I know, I know - I'm quite late with my Barefoot Bloggers entry for this month. I was so on the ball with my first one and then the holidays hit and time went out the window. But I finally got a chance to make this soup last night for a comforting New Year's Day dinner and it was a hit! I served it with Grilled Salmon BLT Wraps . I'm so glad I made it because originally I wasn't very excited about this recipe. It just sounded weird to me for some reason (bread in soup? won't that be soggy and gross? and is this tomato sauce or soup?). Despite my confusion, it is soup - and a very good one at that. The tomato and fresh basil is a combo that just can't be beat and my whole family loved the crunchy, salty topping for the soup. I did make a few changes.
1. I left out the fennel because no one in my family likes it, except my mom.
2. I only used one onion and found it to be plenty sufficient. Two would have been too much, well in my opinion.
3. I browned the diced pancetta in a small skillet on the stove first before throwing it in the oven. I hate eating chewy half-cooked pancetta so to ensure I got a crispy product I browned it up first, then tossed it with basil and bread and baked it.
I also have to say - I had to go to three grocery stores yesterday to find fresh basil! It was quite frustrating because there really is no substitute for fresh basil so I felt like I was on some kind of culinary mission. Anyway, this soup is definitely a keeper and will become a staple in my house! And as a bonus it just smells absolutely awesome while simmering away on the stove. Don't second guess this soup like I did - just make it. You will be glad you did! Enjoy!
Pappa Al Pomodoro
Ina Garten, Barefoot Contessa
1/2 cup good olive oil
2 cups chopped yellow onion (2 onions)
1 cup medium-diced carrots, unpeeled (3 carrots)
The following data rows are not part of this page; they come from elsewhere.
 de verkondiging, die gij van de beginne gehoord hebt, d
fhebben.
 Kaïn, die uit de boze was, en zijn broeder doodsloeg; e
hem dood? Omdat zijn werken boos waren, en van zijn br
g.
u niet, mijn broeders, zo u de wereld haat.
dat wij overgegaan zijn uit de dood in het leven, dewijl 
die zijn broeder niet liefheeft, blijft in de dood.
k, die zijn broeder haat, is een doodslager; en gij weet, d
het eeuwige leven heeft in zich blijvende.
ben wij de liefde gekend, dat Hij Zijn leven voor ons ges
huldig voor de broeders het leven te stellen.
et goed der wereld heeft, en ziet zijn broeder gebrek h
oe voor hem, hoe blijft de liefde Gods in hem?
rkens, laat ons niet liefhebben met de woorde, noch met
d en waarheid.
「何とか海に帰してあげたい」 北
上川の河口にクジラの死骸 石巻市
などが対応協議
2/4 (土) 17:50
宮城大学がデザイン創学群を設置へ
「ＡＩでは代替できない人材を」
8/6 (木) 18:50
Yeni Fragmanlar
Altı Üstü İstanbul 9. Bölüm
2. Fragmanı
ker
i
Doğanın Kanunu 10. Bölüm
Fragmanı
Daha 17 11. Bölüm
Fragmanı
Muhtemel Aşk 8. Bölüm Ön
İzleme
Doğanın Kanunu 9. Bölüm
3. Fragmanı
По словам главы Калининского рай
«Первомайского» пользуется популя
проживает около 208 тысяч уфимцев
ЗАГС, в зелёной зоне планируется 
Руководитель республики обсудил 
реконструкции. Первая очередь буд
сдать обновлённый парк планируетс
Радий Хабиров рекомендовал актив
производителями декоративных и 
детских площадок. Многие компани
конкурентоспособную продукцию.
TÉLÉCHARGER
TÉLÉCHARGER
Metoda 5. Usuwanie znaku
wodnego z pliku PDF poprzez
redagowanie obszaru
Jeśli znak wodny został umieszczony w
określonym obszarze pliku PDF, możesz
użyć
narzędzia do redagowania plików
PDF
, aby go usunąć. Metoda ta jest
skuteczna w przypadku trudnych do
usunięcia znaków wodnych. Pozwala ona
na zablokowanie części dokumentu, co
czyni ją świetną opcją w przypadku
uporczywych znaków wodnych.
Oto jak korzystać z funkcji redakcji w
1 fennel bulb, trimmed, cored, and medium-diced (1 1/2 cups)
4 teaspoons minced garlic (4 cloves)
3 cups (1-inch) diced ciabatta cubes, crusts removed
2 (28-ounce) cans good Italian plum tomatoes
4 cups chicken stock, preferably homemade
1/2 cup dry red wine
1 cup chopped fresh basil leaves
Kosher salt and freshly ground black pepper
1/2 cup freshly grated Parmesan
For the topping:
3 cups (1-inch) diced ciabatta cubes
2 ounces thickly sliced pancetta, chopped
24 to 30 whole fresh basil leaves
3 tablespoons good olive oil, plus more for serving
Salt and pepper
Heat the oil in a large stockpot over medium heat. Add the onions, carrots, fennel, and garlic and cook over medium-low heat for 10 minutes, until tender. Add the ciabatta cubes and cook for 5 more minutes. Place the tomatoes in the bowl of a food processor fitted with the steel blade and process just until coarsely chopped. Add the tomatoes to the pot along with the chicken stock, red wine, basil, 1 tablespoon salt, and 1 1/2 teaspoons pepper. Bring the soup to a boil, lower the heat, and allow to simmer, partially covered, for 45 minutes.
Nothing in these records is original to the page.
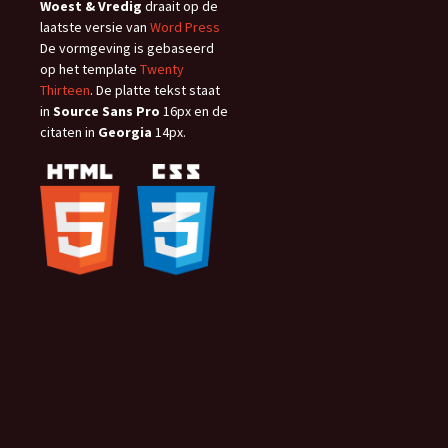
Woest & Vredig
draait op de
laatste versie van
Word Press
De vormgeving is gebaseerd
op het template
Twenty
Thirteen
. De platte tekst staat
in
Source Sans Pro
16px en de
citaten in
Georgia
14px.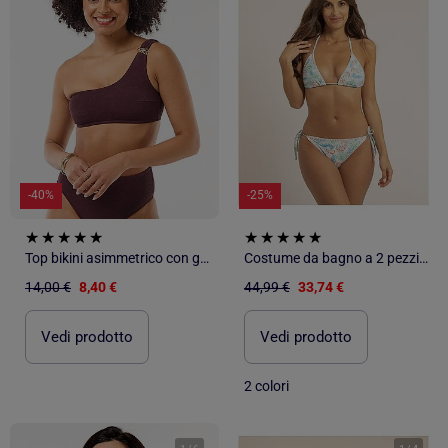
-40%
-25%
Top bikini asimmetrico con gioiello dorato
Costume da bagno a 2 pezzi GRACIELLA
14,00 €
8,40 €
44,99 €
33,74 €
Vedi prodotto
Vedi prodotto
2 colori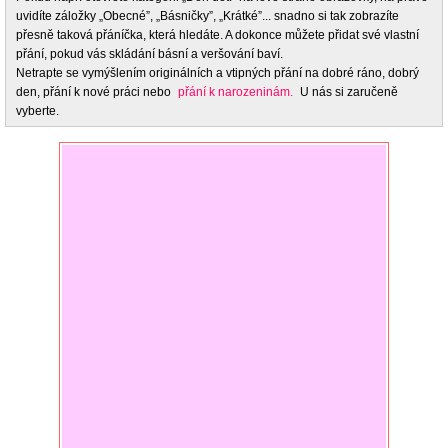
uvidíte záložky „Obecné”, „Básničky”, „Krátké”... snadno si tak zobrazíte
přesně taková přáníčka, která hledáte. A dokonce můžete přidat své vlastní
přání, pokud vás skládání básní a veršování baví.
Netrapte se vymýšlením originálních a vtipných přání na dobré ráno, dobrý
den, přání k nové práci nebo
přání k narozeninám.
U nás si zaručeně
vyberte.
Meanwhile, preheat the oven to 375 degrees F.
For the topping, place the ciabatta cubes, pancetta, and basil on a sheet pan large enough to hold them in a single layer. Drizzle with olive oil, sprinkle with salt and pepper, and toss well. Cook, stirring occasionally, for 20 to 25 minutes, until all the ingredients are crisp. The basil leaves will turn dark and crisp, which is perfectly fine. Reheat the soup, if necessary, beat with a wire whisk until the bread is broken up. Stir in the Parmesan and taste for seasoning. Serve hot sprinkled with the topping and drizzled with additional olive oil.
Salmon BLT Wraps
Stone Ground Dijon Mustard mixed with honey and lemon juice to taste
As you can see there's really not much of a recipe here, just a concept. Put as much or as little of each ingredient that you want to in your wrap. Spread your homemade honeymustard spread on your wrap, stack and enjoy. This is one of my favorite sandwiches.